Records for processing:

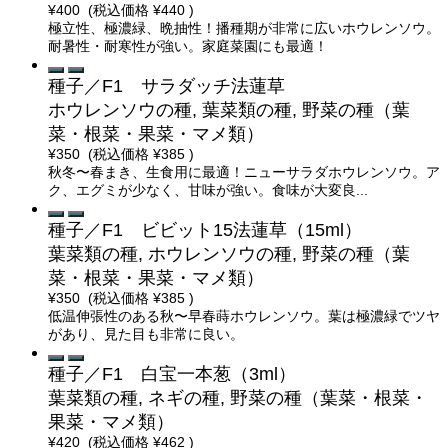
¥400
(税込価格
¥440
)
極立性、極濃緑、晩抽性！播種期が非常に広いホウレンソウ。
耐暑性・耐寒性が強い。家庭菜園にも最適！
種子／F1 サラダッチ法蓮草
ホウレンソウの種, 葉菜類の種, 野菜の種（葉
菜・根菜・果菜・マメ類）
¥350
(税込価格
¥385
)
秋冬〜春まき、生食用に最適！ニューサラダホウレンソウ。ア
ク、エグミが少なく、甘味が強い。食味が大変良...
種子／F1 ビビット15法蓮草（15ml）
葉菜類の種, ホウレンソウの種, 野菜の種（葉
菜・根菜・果菜・マメ類）
¥350
(税込価格
¥385
)
低温伸張性のある秋〜早春蒔ホウレンソウ。葉は極濃緑でツヤ
があり、見た目も非常に良い。
種子／F1 白宝一本葱（3ml）
葉菜類の種, ネギの種, 野菜の種（葉菜・根菜・
果菜・マメ類）
¥420
(税込価格
¥462
)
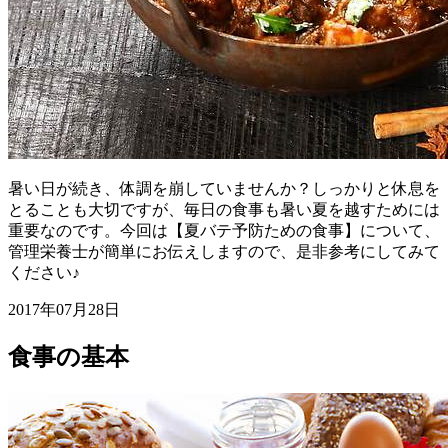
暑い日が続き、体調を崩していませんか？しっかりと休息を
とることも大切ですが、毎日の食事も暑い夏を越すためには
重要なのです。今回は【夏バテ予防ための食事】について、
管理栄養士が簡単にお伝えしますので、是非参考にしてみて
ください♪
2017年07月28日
食事の基本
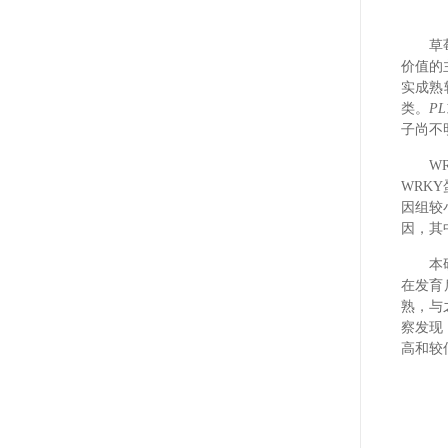
草
价值的
实成熟
类。
PL
子尚不
W
WRK
因组较
因，其
本
在发育
熟，与
察发现
高和较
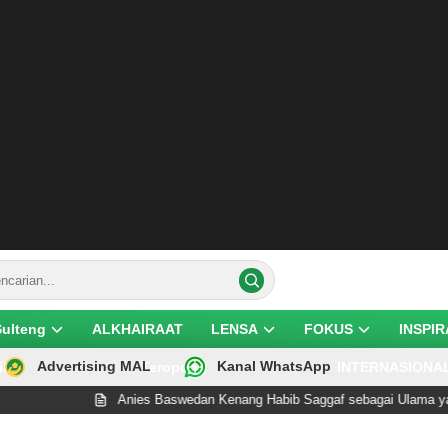
Sulteng
ALKHAIRAAT
LENSA
FOKUS
INSPIR
Advertising MAL
Kanal WhatsApp
ik
Teropong
INTERNASIONA
Anies Baswedan Kenang Habib Saggaf sebagai Ulama yang Ren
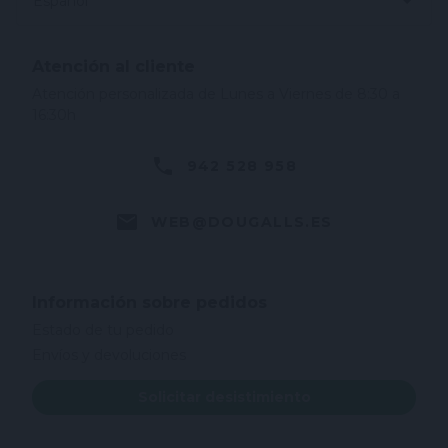
Español
Atención al cliente
Atención personalizada de Lunes a Viernes de 8:30 a
16:30h
942 528 958
WEB@DOUGALLS.ES
Información sobre pedidos
Estado de tu pedido
Envíos y devoluciones
Solicitar desistimiento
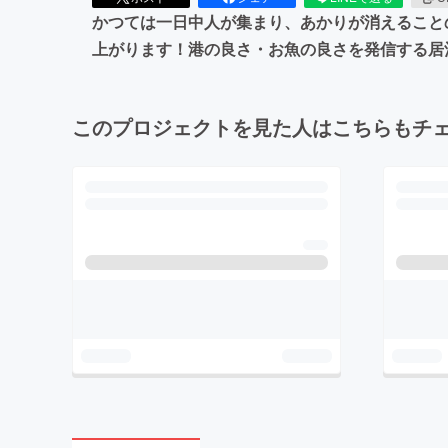
かつては一日中人が集まり、あかりが消えること
上がります！港の良さ・お魚の良さを発信する居
このプロジェクトを見た人はこちらもチ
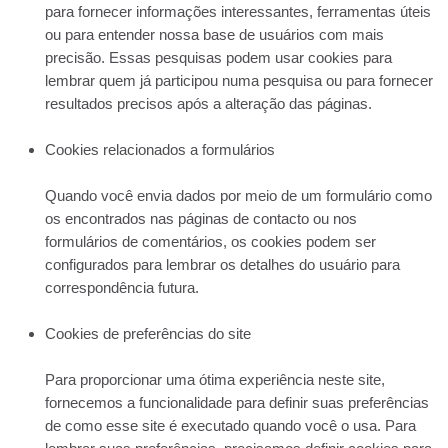
para fornecer informações interessantes, ferramentas úteis
ou para entender nossa base de usuários com mais
precisão. Essas pesquisas podem usar cookies para
lembrar quem já participou numa pesquisa ou para fornecer
resultados precisos após a alteração das páginas.
Cookies relacionados a formulários
Quando você envia dados por meio de um formulário como
os encontrados nas páginas de contacto ou nos
formulários de comentários, os cookies podem ser
configurados para lembrar os detalhes do usuário para
correspondência futura.
Cookies de preferências do site
Para proporcionar uma ótima experiência neste site,
fornecemos a funcionalidade para definir suas preferências
de como esse site é executado quando você o usa. Para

Description of the task:
Leave out the images and transcribe all the records exactly.

Finished exercise:
¥400
(税込価格
¥440
)
極立性、極濃緑、晩抽性！播種期が非常に広いホウレンソウ。
耐暑性・耐寒性が強い。家庭菜園にも最適！
種子／F1 サラダッチ法蓮草
ホウレンソウの種, 葉菜類の種, 野菜の種（葉
菜・根菜・果菜・マメ類）
¥350
(税込価格
¥385
)
秋冬〜春まき、生食用に最適！ニューサラダホウレンソウ。ア
ク、エグミが少なく、甘味が強い。食味が大変良...
種子／F1 ビビット15法蓮草（15ml）
葉菜類の種, ホウレンソウの種, 野菜の種（葉
菜・根菜・果菜・マメ類）
¥350
(税込価格
¥385
)
低温伸張性のある秋〜早春蒔ホウレンソウ。葉は極濃緑でツヤ
があり、見た目も非常に良い。
種子／F1 白宝一本葱（3ml）
葉菜類の種, ネギの種, 野菜の種（葉菜・根菜・
果菜・マメ類）
¥420
(税込価格
¥462
)
暑い日が続き、体調を崩していませんか？しっかりと休息を
とることも大切ですが、毎日の食事も暑い夏を越すためには
重要なのです。今回は【夏バテ予防ための食事】について、
管理栄養士が簡単にお伝えしますので、是非参考にしてみて
ください♪
2017年07月28日
食事の基本
草
价值的
实成熟
类。
PL
子尚不
W
WRK
因组较
因，其
本
在发育
熟，与
察发现
高和较
Sulteng
ALKHAIRAAT
LENSA
FOKUS
INSPIR
Advertising MAL
Kanal WhatsApp
ik
Teropong
INTERNASIONA
Anies Baswedan Kenang Habib Saggaf sebagai Ulama yang Ren
Español
Atención al cliente
Atención personalizada de Lunes a Viernes de 8:30 a
16:30h
942 528 958
WEB@DOUGALLS.ES
Información sobre pedidos
Estado de tu pedido
Envíos y devoluciones
Solicitar desistimiento
かつては一日中人が集まり、あかりが消えること
上がります！港の良さ・お魚の良さを発信する居
このプロジェクトを見た人はこちらもチ
para fornecer informações interessantes, ferramentas úteis
ou para entender nossa base de usuários com mais
precisão. Essas pesquisas podem usar cookies para
lembrar quem já participou numa pesquisa ou para fornecer
resultados precisos após a alteração das páginas.
Cookies relacionados a formulários
Quando você envia dados por meio de um formulário como
os encontrados nas páginas de contacto ou nos
formulários de comentários, os cookies podem ser
configurados para lembrar os detalhes do usuário para
correspondência futura.
Cookies de preferências do site
Para proporcionar uma ótima experiência neste site,
fornecemos a funcionalidade para definir suas preferências
de como esse site é executado quando você o usa. Para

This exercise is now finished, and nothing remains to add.